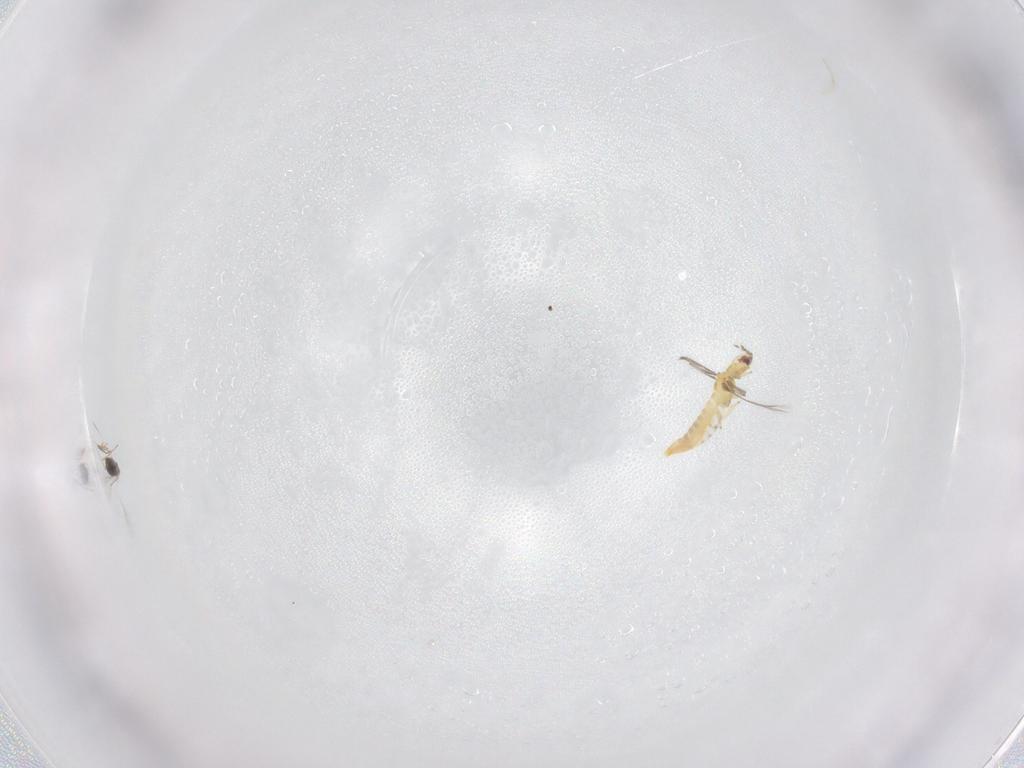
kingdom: Animalia
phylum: Arthropoda
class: Insecta
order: Thysanoptera
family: Thripidae
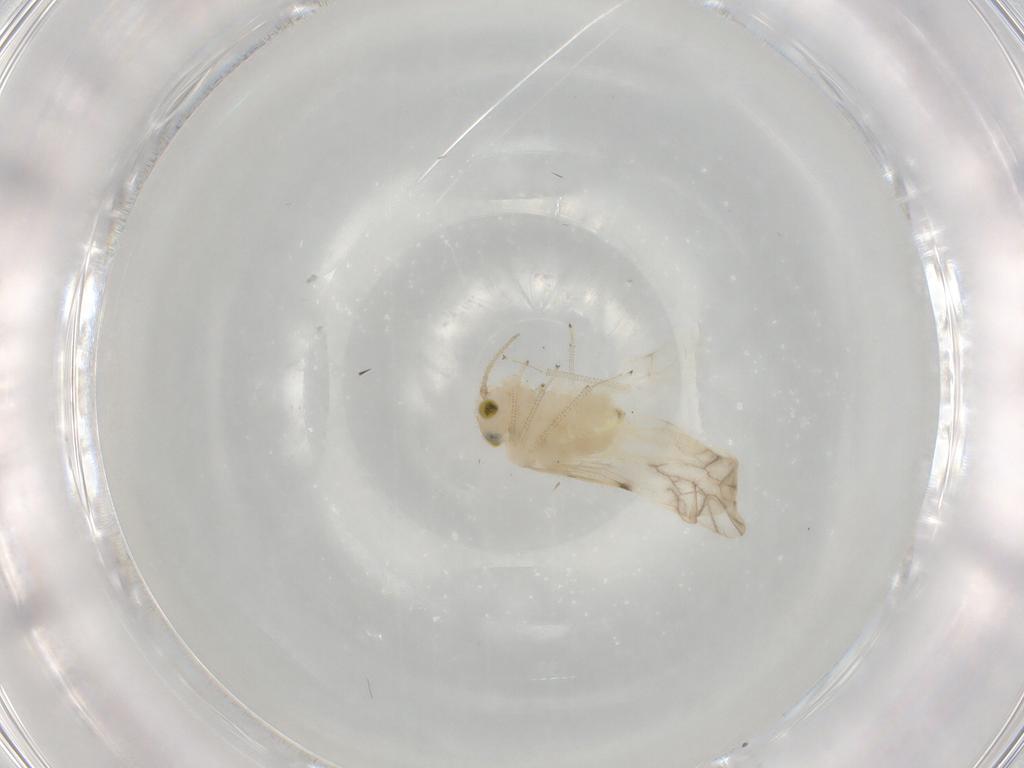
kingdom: Animalia
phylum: Arthropoda
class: Insecta
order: Psocodea
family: Caeciliusidae
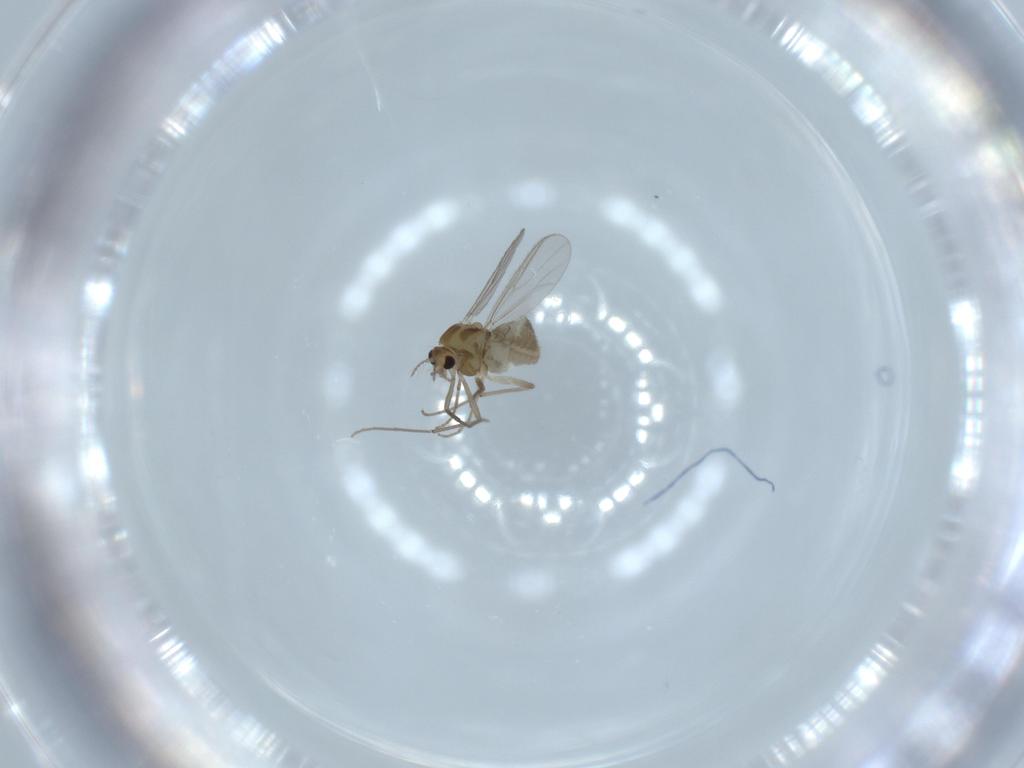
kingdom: Animalia
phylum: Arthropoda
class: Insecta
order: Diptera
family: Chironomidae
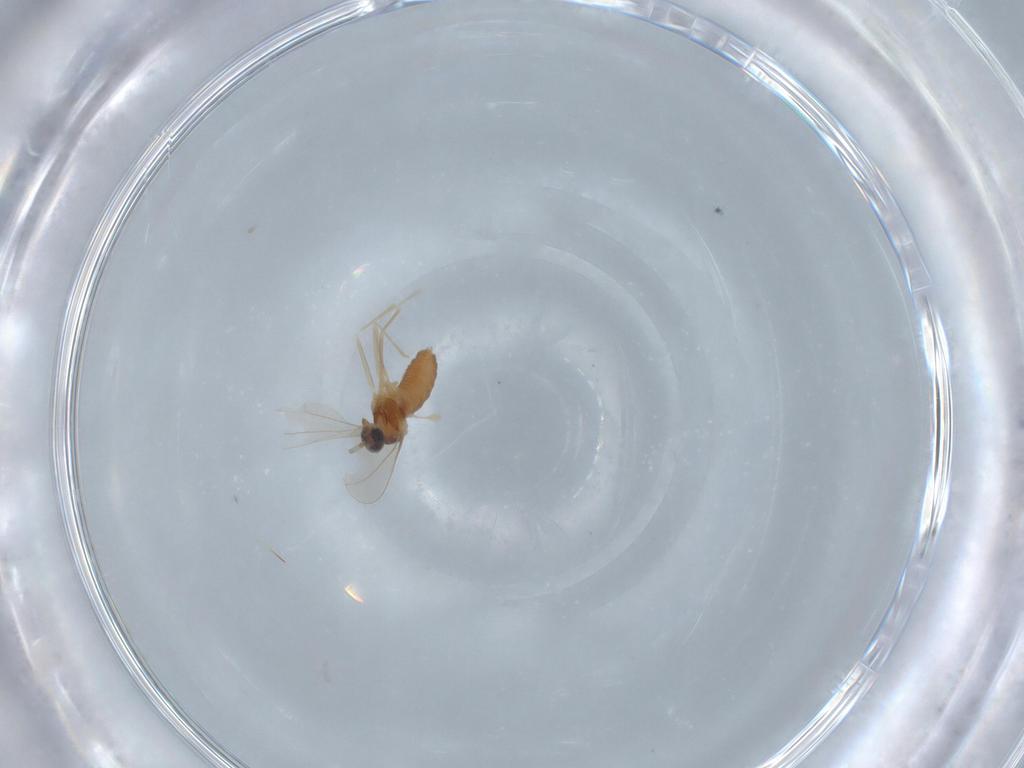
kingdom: Animalia
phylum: Arthropoda
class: Insecta
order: Diptera
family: Cecidomyiidae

#### Your task
Copy out the kingdom, phylum, class, order, and family lines from all four records above, word for word and in the same order, leaving out the pictures.

#### Result for this task
kingdom: Animalia
phylum: Arthropoda
class: Insecta
order: Thysanoptera
family: Thripidae
kingdom: Animalia
phylum: Arthropoda
class: Insecta
order: Psocodea
family: Caeciliusidae
kingdom: Animalia
phylum: Arthropoda
class: Insecta
order: Diptera
family: Chironomidae
kingdom: Animalia
phylum: Arthropoda
class: Insecta
order: Diptera
family: Cecidomyiidae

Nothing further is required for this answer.